(Beginning of Data to use)

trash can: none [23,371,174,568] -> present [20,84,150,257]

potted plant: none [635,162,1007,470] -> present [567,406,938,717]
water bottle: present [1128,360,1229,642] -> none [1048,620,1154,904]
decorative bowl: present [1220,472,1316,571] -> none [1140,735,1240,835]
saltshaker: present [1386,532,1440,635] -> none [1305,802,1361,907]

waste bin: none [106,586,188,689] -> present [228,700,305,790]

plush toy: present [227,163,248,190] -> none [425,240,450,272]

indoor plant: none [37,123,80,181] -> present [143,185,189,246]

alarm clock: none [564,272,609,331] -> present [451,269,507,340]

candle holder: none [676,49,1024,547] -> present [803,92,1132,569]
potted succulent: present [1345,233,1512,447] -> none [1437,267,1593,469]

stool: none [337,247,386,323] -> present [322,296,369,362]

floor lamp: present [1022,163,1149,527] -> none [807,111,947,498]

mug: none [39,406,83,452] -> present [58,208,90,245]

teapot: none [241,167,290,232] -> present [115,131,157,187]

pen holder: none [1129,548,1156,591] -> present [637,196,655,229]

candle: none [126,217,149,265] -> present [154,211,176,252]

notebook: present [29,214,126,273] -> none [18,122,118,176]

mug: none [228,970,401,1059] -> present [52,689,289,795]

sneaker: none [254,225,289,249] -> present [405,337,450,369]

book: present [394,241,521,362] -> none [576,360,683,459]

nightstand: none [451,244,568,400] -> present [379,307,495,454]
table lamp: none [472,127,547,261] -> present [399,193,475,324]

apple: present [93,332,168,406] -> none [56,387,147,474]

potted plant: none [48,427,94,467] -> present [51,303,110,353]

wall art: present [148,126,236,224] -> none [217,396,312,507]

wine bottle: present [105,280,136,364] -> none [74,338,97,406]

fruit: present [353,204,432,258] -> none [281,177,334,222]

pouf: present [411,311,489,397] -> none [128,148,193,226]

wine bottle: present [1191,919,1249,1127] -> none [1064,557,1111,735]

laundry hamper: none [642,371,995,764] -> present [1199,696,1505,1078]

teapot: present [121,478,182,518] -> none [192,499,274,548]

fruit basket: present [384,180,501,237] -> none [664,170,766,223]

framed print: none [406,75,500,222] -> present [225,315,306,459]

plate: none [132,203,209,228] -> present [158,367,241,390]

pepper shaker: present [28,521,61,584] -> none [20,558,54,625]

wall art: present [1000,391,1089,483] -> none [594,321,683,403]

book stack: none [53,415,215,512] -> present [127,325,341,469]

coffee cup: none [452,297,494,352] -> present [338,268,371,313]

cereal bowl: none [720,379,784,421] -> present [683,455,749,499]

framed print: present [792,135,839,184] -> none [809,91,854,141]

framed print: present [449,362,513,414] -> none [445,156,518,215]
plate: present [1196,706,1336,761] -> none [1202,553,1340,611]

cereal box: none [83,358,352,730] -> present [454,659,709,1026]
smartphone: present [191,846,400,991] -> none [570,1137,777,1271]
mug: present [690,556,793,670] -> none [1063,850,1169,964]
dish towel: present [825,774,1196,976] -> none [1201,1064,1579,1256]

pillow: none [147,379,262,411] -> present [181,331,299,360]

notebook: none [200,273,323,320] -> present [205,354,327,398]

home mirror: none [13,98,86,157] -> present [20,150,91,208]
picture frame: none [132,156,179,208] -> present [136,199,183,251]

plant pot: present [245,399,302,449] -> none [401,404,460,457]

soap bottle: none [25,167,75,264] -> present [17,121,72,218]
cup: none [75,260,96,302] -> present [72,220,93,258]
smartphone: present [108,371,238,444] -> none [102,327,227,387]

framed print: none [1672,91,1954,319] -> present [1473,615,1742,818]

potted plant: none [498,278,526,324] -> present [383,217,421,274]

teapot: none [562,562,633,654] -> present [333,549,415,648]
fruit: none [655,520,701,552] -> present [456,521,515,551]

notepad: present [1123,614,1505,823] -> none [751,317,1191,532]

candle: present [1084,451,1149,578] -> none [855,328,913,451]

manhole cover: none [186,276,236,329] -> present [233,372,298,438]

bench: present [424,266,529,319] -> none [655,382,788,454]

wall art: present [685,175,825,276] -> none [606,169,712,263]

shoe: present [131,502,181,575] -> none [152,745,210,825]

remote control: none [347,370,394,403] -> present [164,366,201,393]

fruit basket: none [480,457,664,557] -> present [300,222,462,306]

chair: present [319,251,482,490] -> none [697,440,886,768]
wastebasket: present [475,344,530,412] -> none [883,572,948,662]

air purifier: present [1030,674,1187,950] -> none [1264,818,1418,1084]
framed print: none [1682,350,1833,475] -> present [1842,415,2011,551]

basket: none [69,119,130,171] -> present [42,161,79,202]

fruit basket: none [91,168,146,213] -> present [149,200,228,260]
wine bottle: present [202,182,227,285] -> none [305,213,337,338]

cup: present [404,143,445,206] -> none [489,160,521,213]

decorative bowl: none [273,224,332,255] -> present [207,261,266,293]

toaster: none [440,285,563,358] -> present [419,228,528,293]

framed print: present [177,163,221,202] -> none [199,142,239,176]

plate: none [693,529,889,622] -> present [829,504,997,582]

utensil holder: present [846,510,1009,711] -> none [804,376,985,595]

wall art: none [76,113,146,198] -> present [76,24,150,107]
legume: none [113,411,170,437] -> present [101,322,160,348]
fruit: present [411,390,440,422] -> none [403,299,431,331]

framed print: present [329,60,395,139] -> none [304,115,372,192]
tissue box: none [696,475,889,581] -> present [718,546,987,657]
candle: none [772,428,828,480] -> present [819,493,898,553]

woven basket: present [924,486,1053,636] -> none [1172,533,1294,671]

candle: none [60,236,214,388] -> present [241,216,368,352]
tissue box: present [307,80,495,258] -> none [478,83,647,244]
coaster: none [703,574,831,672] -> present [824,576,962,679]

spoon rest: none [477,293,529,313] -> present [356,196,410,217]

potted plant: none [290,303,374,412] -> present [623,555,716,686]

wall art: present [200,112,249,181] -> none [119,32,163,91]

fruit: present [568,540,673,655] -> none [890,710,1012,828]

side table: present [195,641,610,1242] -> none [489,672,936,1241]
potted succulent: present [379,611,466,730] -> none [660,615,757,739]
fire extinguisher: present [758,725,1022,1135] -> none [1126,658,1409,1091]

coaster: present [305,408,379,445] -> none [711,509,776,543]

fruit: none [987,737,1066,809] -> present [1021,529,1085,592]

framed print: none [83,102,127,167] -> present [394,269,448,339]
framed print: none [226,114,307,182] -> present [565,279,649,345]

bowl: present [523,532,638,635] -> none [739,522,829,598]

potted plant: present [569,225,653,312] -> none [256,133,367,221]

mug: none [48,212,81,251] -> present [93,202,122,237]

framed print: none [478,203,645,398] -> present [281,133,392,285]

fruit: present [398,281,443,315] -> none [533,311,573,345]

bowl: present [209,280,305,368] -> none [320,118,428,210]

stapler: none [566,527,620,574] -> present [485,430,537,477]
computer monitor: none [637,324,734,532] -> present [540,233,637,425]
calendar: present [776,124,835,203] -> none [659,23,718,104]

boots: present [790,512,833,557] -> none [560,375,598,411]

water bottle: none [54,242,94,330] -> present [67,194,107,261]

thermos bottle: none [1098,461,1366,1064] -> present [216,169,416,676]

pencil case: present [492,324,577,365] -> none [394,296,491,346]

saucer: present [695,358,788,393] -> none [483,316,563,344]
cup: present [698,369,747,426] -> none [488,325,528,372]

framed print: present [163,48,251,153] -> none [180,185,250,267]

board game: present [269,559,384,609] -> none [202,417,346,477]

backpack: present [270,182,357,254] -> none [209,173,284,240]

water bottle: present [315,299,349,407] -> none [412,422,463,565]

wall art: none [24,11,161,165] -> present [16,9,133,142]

(End of Data to use)

> **Your objective**: Look through the data above and report every line in which "tissue" appears.

> **Exercise answer**:
tissue box: none [696,475,889,581] -> present [718,546,987,657]
tissue box: present [307,80,495,258] -> none [478,83,647,244]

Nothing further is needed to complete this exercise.